Don't let planes go empty, lower spot fares, says ministry
Airline seats are a perishable commodity. Lowering fares would bring last-minute passengers, fill seats and increase revenues. HT reports. Not just a flight of fancyindia Updated: Feb 11, 2013 22:32 IST
The aviation ministry has suggested that Indian carriers charge less for spot fares (tickets bought at short notice) in order to fill up aircraft, thus increasing their revenues.
Indian carriers, on an average, have load factors of 75-80%, which means at least 20% of the seats in an aircraft are vacant each time they fly. Fares go up and tickets booked on the day of travel are usually the costliest - a big deterrent for passengers buying tickets on the day of travel.
Government is also working on mechanism to fix the lowest fare band so that airlines don't bleed. This was prompted by a SpiceJet offer wherein the airline offered seats for as low as Rs 2013.
Ministry officials, in a meeting with stakeholders last week, suggested that airlines should lower the spot fares giving more people a chance to fly. The ministry, however, made it clear that it had no intention of regulating airfares.
"Airlines have data of average occupancy for all flights they operate," said an aviation ministry official. "They have an idea on how many seats, on an average, they fill on a particular route. If, say five hours before departure, 20% of seats are still unsold, airlines can easily lower the fares."
"This seems like a good idea and makes good business sense. Airline seats are a perishable commodity," said Rajji Rai, advisor to the Travel Agents Association of India.

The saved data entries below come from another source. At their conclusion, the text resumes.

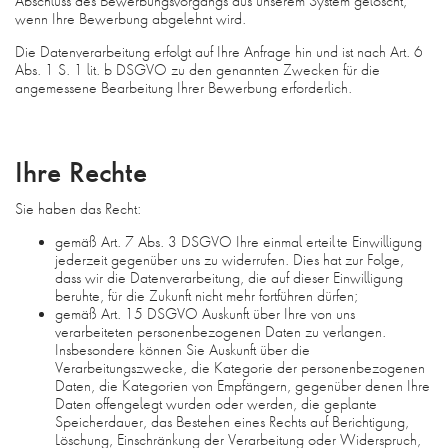
Abschluss des Bewerbungsvorgangs aus unserem System gelöscht,
wenn Ihre Bewerbung abgelehnt wird.
Die Datenverarbeitung erfolgt auf Ihre Anfrage hin und ist nach Art. 6
Abs. 1 S. 1 lit. b DSGVO zu den genannten Zwecken für die
angemessene Bearbeitung Ihrer Bewerbung erforderlich.
Ihre Rechte
Sie haben das Recht:
gemäß Art. 7 Abs. 3 DSGVO Ihre einmal erteilte Einwilligung
jederzeit gegenüber uns zu widerrufen. Dies hat zur Folge,
dass wir die Datenverarbeitung, die auf dieser Einwilligung
beruhte, für die Zukunft nicht mehr fortführen dürfen;
gemäß Art. 15 DSGVO Auskunft über Ihre von uns
verarbeiteten personenbezogenen Daten zu verlangen.
Insbesondere können Sie Auskunft über die
Verarbeitungszwecke, die Kategorie der personenbezogenen
Daten, die Kategorien von Empfängern, gegenüber denen Ihre
Daten offengelegt wurden oder werden, die geplante
Speicherdauer, das Bestehen eines Rechts auf Berichtigung,
Löschung, Einschränkung der Verarbeitung oder Widerspruch,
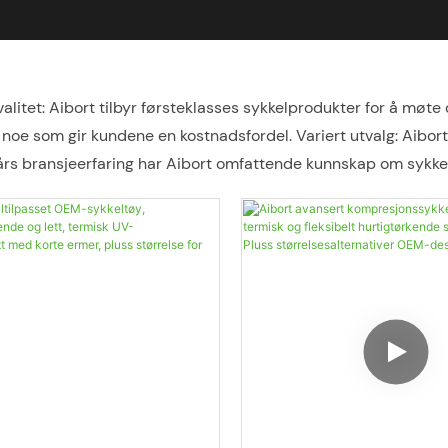
kvalitet: Aibort tilbyr førsteklasses sykkelprodukter for å mø
r, noe som gir kundene en kostnadsfordel. Variert utvalg: Aibor
års bransjeerfaring har Aibort omfattende kunnskap om sykkel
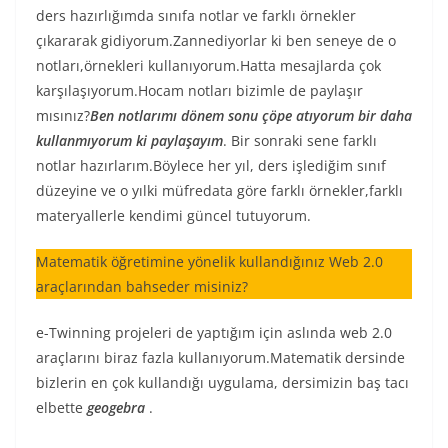
ders hazırlığımda sınıfa notlar ve farklı örnekler
çıkararak gidiyorum.Zannediyorlar ki ben seneye de o
notları,örnekleri kullanıyorum.Hatta mesajlarda çok
karşılaşıyorum.Hocam notları bizimle de paylaşır
mısınız?
Ben notlarımı dönem sonu çöpe atıyorum bir daha
kullanmıyorum ki paylaşayım
. Bir sonraki sene farklı
notlar hazırlarım.Böylece her yıl, ders işlediğim sınıf
düzeyine ve o yılki müfredata göre farklı örnekler,farklı
materyallerle kendimi güncel tutuyorum.
Matematik öğretimine yönelik kullandığınız Web 2.0
araçlarından bahseder misiniz?
e-Twinning projeleri de yaptığım için aslında web 2.0
araçlarını biraz fazla kullanıyorum.Matematik dersinde
bizlerin en çok kullandığı uygulama, dersimizin baş tacı
elbette
geogebra
.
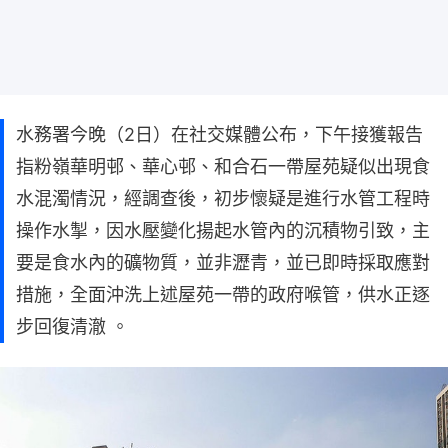
水務署今晚（2日）在社交媒體公布，下午接獲報告
指粉嶺華明邨、華心邨、和合石一帶屋苑疑似出現食
水混濁情況，經調查後，初步懷疑是進行水管工程時
操作水掣，因水壓變化揚起水管內的沉積物引致，主
要是食水內的礦物質，並非瀝青，並已即時採取應對
措施，全面沖洗上述屋苑一帶的政府喉管，供水正逐
步回復清澈 。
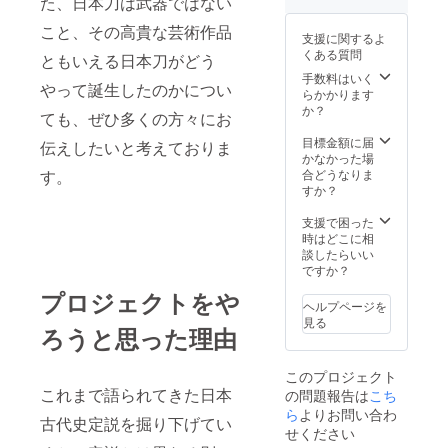
た、日本刀は武器ではない
こと、その高貴な芸術作品
支援に関するよ
くある質問
ともいえる日本刀がどう
手数料はいく
やって誕生したのかについ
らかかります
か？
ても、ぜひ多くの方々にお
目標金額に届
伝えしたいと考えておりま
かなかった場
す。
合どうなりま
すか？
支援で困った
時はどこに相
談したらいい
ですか？
プロジェクトをや
ヘルプページを
見る
ろうと思った理由
このプロジェクト
これまで語られてきた日本
の問題報告は
こち
ら
よりお問い合わ
古代史定説を掘り下げてい
せください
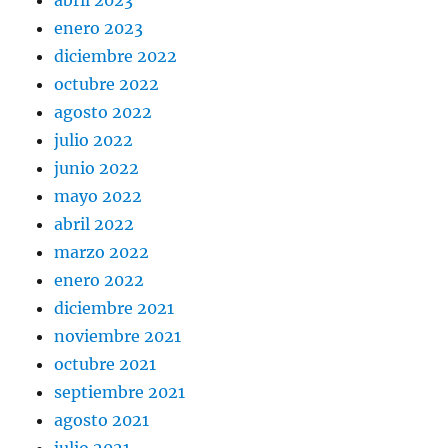
abril 2023
enero 2023
diciembre 2022
octubre 2022
agosto 2022
julio 2022
junio 2022
mayo 2022
abril 2022
marzo 2022
enero 2022
diciembre 2021
noviembre 2021
octubre 2021
septiembre 2021
agosto 2021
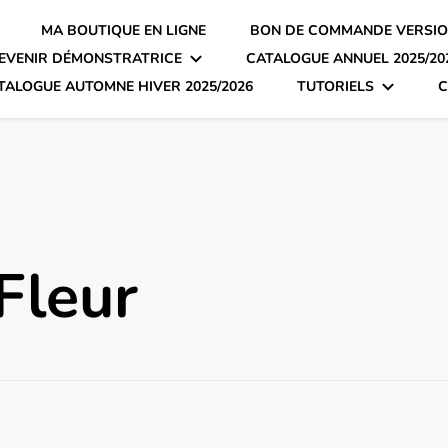
MA BOUTIQUE EN LIGNE
BON DE COMMANDE VERSIO
EVENIR DÉMONSTRATRICE
CATALOGUE ANNUEL 2025/20
TALOGUE AUTOMNE HIVER 2025/2026
TUTORIELS
C
Fleur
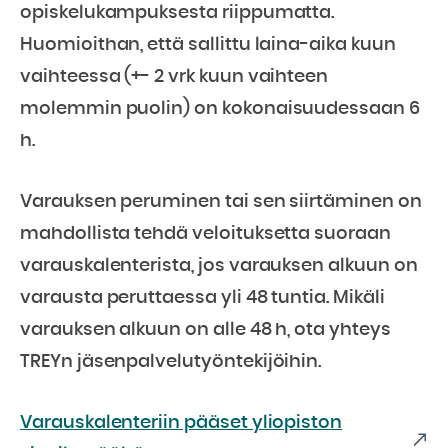
opiskelukampuksesta riippumatta.
Huomioithan, että sallittu laina-aika kuun
vaihteessa (+- 2 vrk kuun vaihteen
molemmin puolin) on kokonaisuudessaan 6
h.
Varauksen peruminen tai sen siirtäminen on
mahdollista tehdä veloituksetta suoraan
varauskalenterista, jos varauksen alkuun on
varausta peruttaessa yli 48 tuntia. Mikäli
varauksen alkuun on alle 48 h, ota yhteys
TREYn jäsenpalvelutyöntekijöihin.
Varauskalenteriin pääset yliopiston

Sharat Dhall, president (online), Yatra.com, said airlines offering lower spot fares was common practice in the US. "Surely, this should be done. A vacant seat is a seat lost forever. The move will expand the market and realistically speaking, would increase capacity by at least 7%," Dhall said.
Airlines, however, don't seem too excited. "It should be left to airlines to decide if lowering spot fares will help or not," said an executive of a low-cost carrier.